> [Work order]:
Given the records below, pull every line with the word "Figure" into the answer.

> [Available data]:
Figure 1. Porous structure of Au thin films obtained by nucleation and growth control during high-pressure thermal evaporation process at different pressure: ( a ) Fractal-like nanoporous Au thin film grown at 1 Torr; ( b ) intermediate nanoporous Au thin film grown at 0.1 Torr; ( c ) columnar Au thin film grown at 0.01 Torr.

---

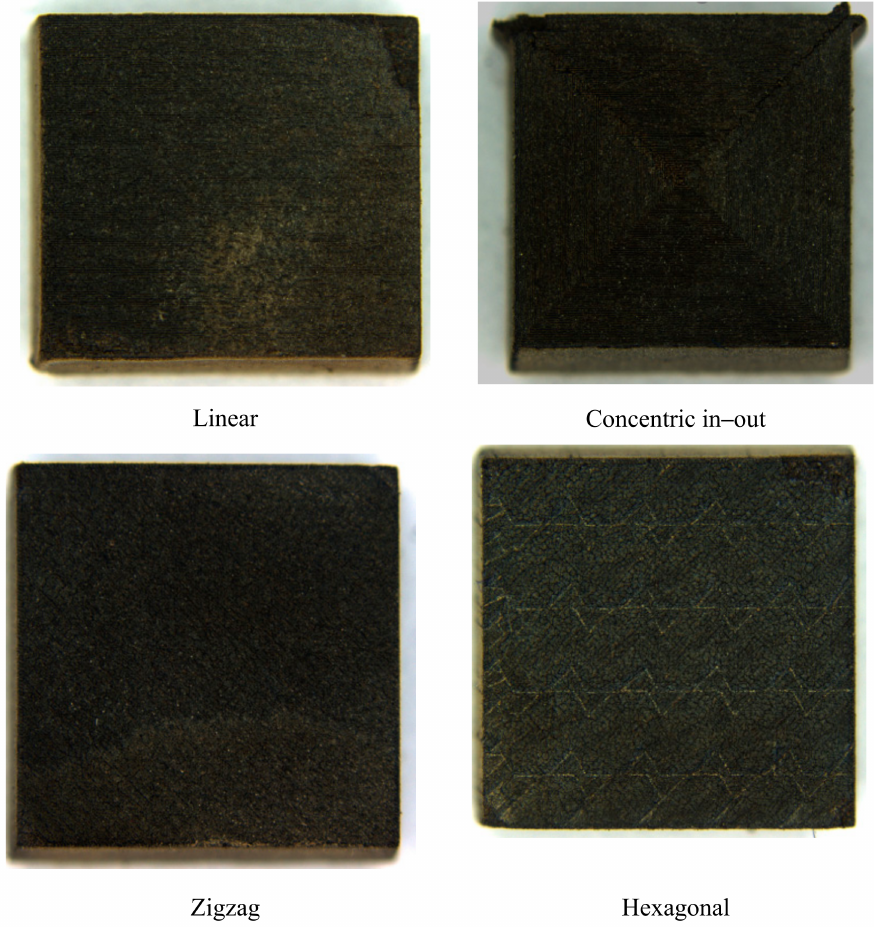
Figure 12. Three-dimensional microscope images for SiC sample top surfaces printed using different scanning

---

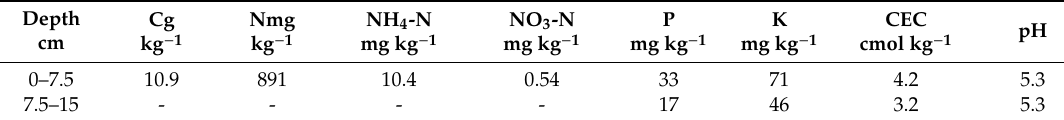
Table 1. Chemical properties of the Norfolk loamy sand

> [Written response]:
Figure 1. Porous structure of Au thin films obtained by nucleation and growth control during high-pressure thermal evaporation process at different pressure: ( a ) Fractal-like nanoporous Au thin film grown at 1 Torr; ( b ) intermediate nanoporous Au thin film grown at 0.1 Torr; ( c ) columnar Au thin film grown at 0.01 Torr.
Figure 12. Three-dimensional microscope images for SiC sample top surfaces printed using different scanning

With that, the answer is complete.